Aufgewachsen ist Janine Rostron im nordenglischen Bolton, als Kind hat sie Geige gelernt und mit 16 Jahren angefangen, eigene Musik zu produzieren. In Sheffield an der Kunstakademie studierte sie Video Art, verlegte sich aber anschließend wieder auf die Musik und zog nach Berlin. Das ist mittlerweile zehn Jahre her. Seitdem lebt sie in Kreuzberg. Ihr Studio liegt in einem Hinterhaus am Kottbusser Tor, wo auch Olov Dreijer von The Knife und Peaches arbeiten.
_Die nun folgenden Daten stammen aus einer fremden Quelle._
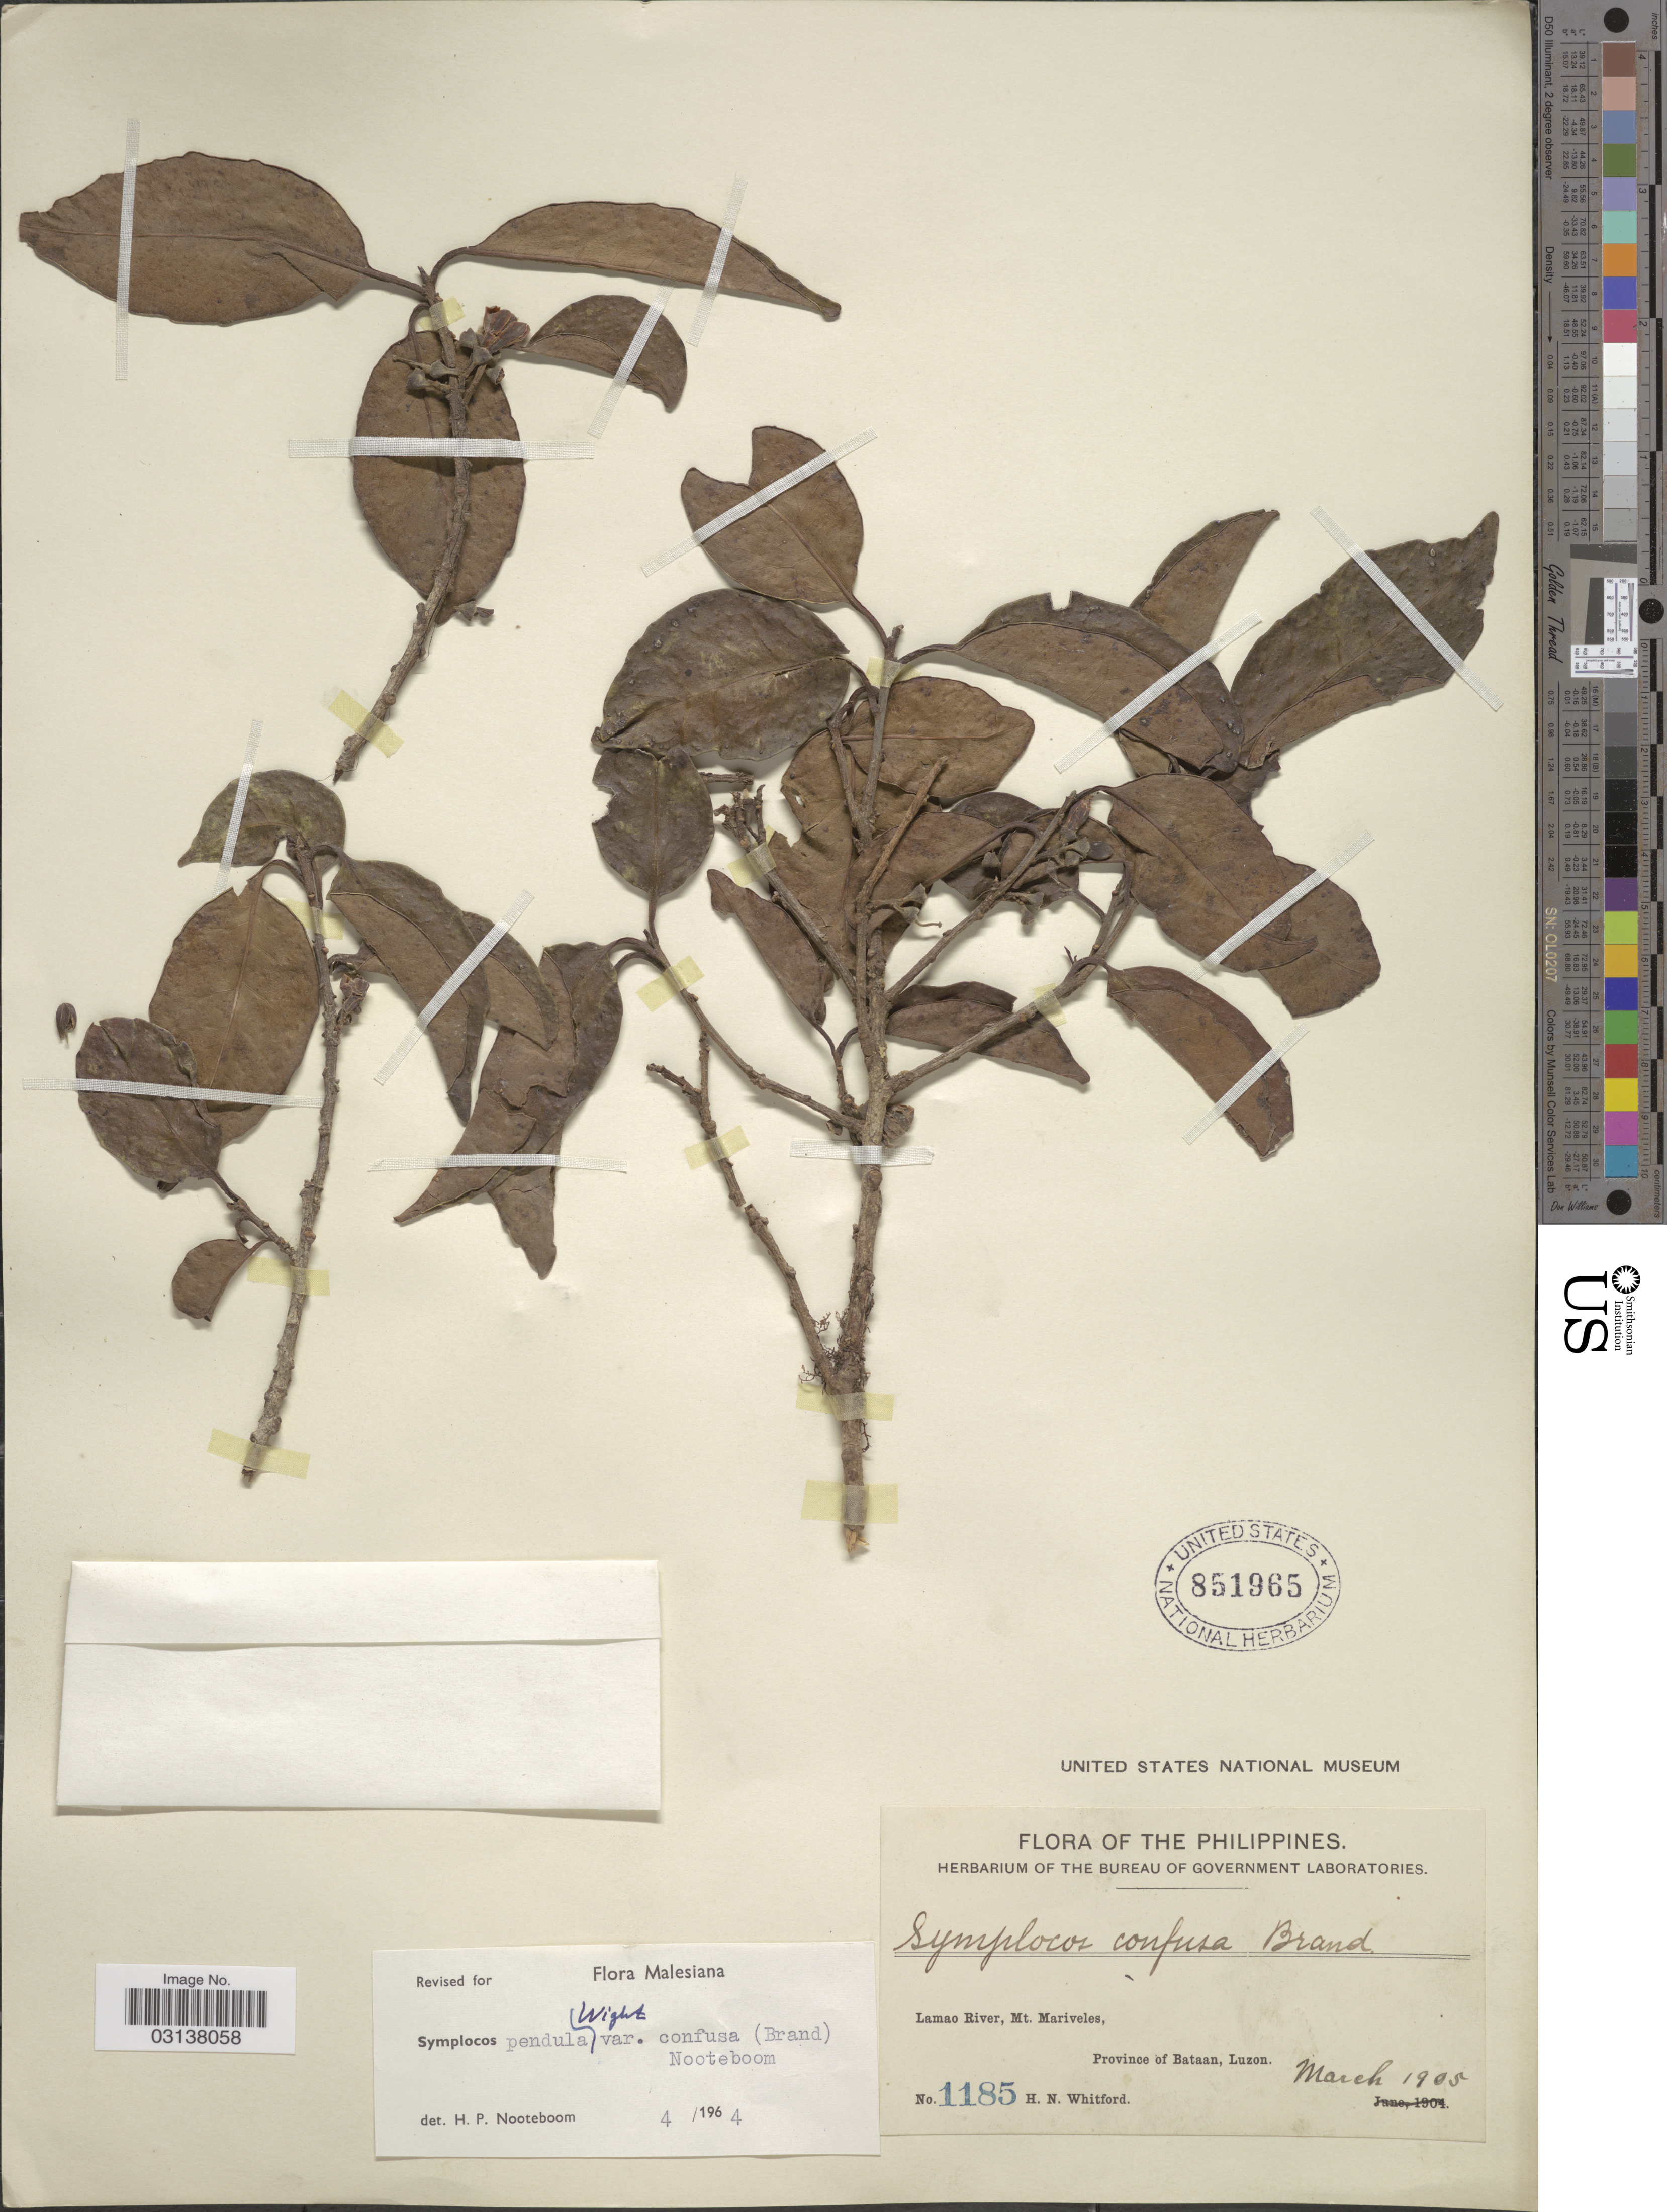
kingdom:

Janine Rostron ist 35 Jahre alt und hat sich seit seit der Veröffentlichung ihres ersten Albums „Have It All“ (2006) als Künstlerin etabliert: The Knife kooperierten mit ihr bei der Darwin-Oper „Tomorrow, In A Year“, für Bruce LaBruce hat sie Theatermusik gemacht, fürs Donaufestival 2009 eine Auftragsshow entworfen. Und vor vier Jahren nahm der New Yorker Musiker und Produzent James Murphy sie als Support für seine LCD-Soundsystem- Tour mit. Jetzt erscheint ihr zweites Album auf Murphys Label DFA Records, zwischen Hot Chip, Black Dice und Holy Ghost. „Ich fühle ich mich dort sehr wohl, auch wenn ich finde, dass ich anders bin als die anderen Künstler auf DFA – aber ehrlich gesagt würde ich wohl zu keinem Label so richtig passen.“ Sagt sie und ist sichtlich stolz auf ihre Unpassendheit.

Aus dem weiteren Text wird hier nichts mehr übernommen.